— BEGIN Material shown —

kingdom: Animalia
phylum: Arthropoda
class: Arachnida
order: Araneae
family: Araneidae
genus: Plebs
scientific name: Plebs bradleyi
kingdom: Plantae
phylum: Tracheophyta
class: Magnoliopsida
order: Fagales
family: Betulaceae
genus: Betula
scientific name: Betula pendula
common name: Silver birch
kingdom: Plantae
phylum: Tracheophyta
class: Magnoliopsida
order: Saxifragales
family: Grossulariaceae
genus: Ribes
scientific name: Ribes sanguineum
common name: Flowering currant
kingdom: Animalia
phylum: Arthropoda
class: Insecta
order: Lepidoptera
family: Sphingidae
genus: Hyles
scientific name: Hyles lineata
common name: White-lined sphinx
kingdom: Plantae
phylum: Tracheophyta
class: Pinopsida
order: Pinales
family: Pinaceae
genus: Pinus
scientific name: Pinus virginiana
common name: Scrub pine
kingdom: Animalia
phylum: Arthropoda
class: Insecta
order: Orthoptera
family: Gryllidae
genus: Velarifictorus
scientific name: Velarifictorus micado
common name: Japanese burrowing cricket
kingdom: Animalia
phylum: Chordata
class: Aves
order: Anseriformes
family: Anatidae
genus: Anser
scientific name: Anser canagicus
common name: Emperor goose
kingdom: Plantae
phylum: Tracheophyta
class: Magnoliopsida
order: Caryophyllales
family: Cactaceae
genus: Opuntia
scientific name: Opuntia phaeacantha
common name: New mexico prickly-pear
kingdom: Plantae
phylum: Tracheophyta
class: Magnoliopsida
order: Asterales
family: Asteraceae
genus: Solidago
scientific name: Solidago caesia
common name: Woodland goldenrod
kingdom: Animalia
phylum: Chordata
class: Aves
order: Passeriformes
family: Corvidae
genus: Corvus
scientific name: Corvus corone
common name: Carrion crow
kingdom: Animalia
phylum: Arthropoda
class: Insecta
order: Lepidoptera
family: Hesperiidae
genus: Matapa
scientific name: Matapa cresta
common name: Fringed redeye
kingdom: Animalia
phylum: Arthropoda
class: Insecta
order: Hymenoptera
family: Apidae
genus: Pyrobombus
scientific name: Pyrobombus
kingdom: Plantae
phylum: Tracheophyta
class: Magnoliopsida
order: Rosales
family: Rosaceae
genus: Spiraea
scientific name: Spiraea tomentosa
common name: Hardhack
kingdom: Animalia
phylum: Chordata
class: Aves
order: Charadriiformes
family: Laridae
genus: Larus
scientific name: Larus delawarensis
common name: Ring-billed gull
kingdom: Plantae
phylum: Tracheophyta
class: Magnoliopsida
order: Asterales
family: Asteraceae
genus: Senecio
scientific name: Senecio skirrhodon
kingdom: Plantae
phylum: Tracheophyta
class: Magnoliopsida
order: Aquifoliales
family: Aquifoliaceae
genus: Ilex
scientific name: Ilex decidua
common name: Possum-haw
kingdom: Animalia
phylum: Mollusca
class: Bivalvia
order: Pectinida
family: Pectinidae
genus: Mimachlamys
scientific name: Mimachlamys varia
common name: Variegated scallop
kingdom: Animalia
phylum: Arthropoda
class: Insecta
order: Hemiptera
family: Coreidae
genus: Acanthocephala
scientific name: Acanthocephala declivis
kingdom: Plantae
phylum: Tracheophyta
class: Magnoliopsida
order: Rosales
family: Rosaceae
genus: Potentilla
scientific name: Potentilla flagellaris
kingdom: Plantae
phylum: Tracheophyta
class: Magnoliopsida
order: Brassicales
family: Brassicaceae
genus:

— END Material shown —

--- Written exercise ---
Quote every line of the records above verbatim, from the first to the last, in the order given.

--- Written solution ---
kingdom: Animalia
phylum: Arthropoda
class: Arachnida
order: Araneae
family: Araneidae
genus: Plebs
scientific name: Plebs bradleyi
kingdom: Plantae
phylum: Tracheophyta
class: Magnoliopsida
order: Fagales
family: Betulaceae
genus: Betula
scientific name: Betula pendula
common name: Silver birch
kingdom: Plantae
phylum: Tracheophyta
class: Magnoliopsida
order: Saxifragales
family: Grossulariaceae
genus: Ribes
scientific name: Ribes sanguineum
common name: Flowering currant
kingdom: Animalia
phylum: Arthropoda
class: Insecta
order: Lepidoptera
family: Sphingidae
genus: Hyles
scientific name: Hyles lineata
common name: White-lined sphinx
kingdom: Plantae
phylum: Tracheophyta
class: Pinopsida
order: Pinales
family: Pinaceae
genus: Pinus
scientific name: Pinus virginiana
common name: Scrub pine
kingdom: Animalia
phylum: Arthropoda
class: Insecta
order: Orthoptera
family: Gryllidae
genus: Velarifictorus
scientific name: Velarifictorus micado
common name: Japanese burrowing cricket
kingdom: Animalia
phylum: Chordata
class: Aves
order: Anseriformes
family: Anatidae
genus: Anser
scientific name: Anser canagicus
common name: Emperor goose
kingdom: Plantae
phylum: Tracheophyta
class: Magnoliopsida
order: Caryophyllales
family: Cactaceae
genus: Opuntia
scientific name: Opuntia phaeacantha
common name: New mexico prickly-pear
kingdom: Plantae
phylum: Tracheophyta
class: Magnoliopsida
order: Asterales
family: Asteraceae
genus: Solidago
scientific name: Solidago caesia
common name: Woodland goldenrod
kingdom: Animalia
phylum: Chordata
class: Aves
order: Passeriformes
family: Corvidae
genus: Corvus
scientific name: Corvus corone
common name: Carrion crow
kingdom: Animalia
phylum: Arthropoda
class: Insecta
order: Lepidoptera
family: Hesperiidae
genus: Matapa
scientific name: Matapa cresta
common name: Fringed redeye
kingdom: Animalia
phylum: Arthropoda
class: Insecta
order: Hymenoptera
family: Apidae
genus: Pyrobombus
scientific name: Pyrobombus
kingdom: Plantae
phylum: Tracheophyta
class: Magnoliopsida
order: Rosales
family: Rosaceae
genus: Spiraea
scientific name: Spiraea tomentosa
common name: Hardhack
kingdom: Animalia
phylum: Chordata
class: Aves
order: Charadriiformes
family: Laridae
genus: Larus
scientific name: Larus delawarensis
common name: Ring-billed gull
kingdom: Plantae
phylum: Tracheophyta
class: Magnoliopsida
order: Asterales
family: Asteraceae
genus: Senecio
scientific name: Senecio skirrhodon
kingdom: Plantae
phylum: Tracheophyta
class: Magnoliopsida
order: Aquifoliales
family: Aquifoliaceae
genus: Ilex
scientific name: Ilex decidua
common name: Possum-haw
kingdom: Animalia
phylum: Mollusca
class: Bivalvia
order: Pectinida
family: Pectinidae
genus: Mimachlamys
scientific name: Mimachlamys varia
common name: Variegated scallop
kingdom: Animalia
phylum: Arthropoda
class: Insecta
order: Hemiptera
family: Coreidae
genus: Acanthocephala
scientific name: Acanthocephala declivis
kingdom: Plantae
phylum: Tracheophyta
class: Magnoliopsida
order: Rosales
family: Rosaceae
genus: Potentilla
scientific name: Potentilla flagellaris
kingdom: Plantae
phylum: Tracheophyta
class: Magnoliopsida
order: Brassicales
family: Brassicaceae
genus:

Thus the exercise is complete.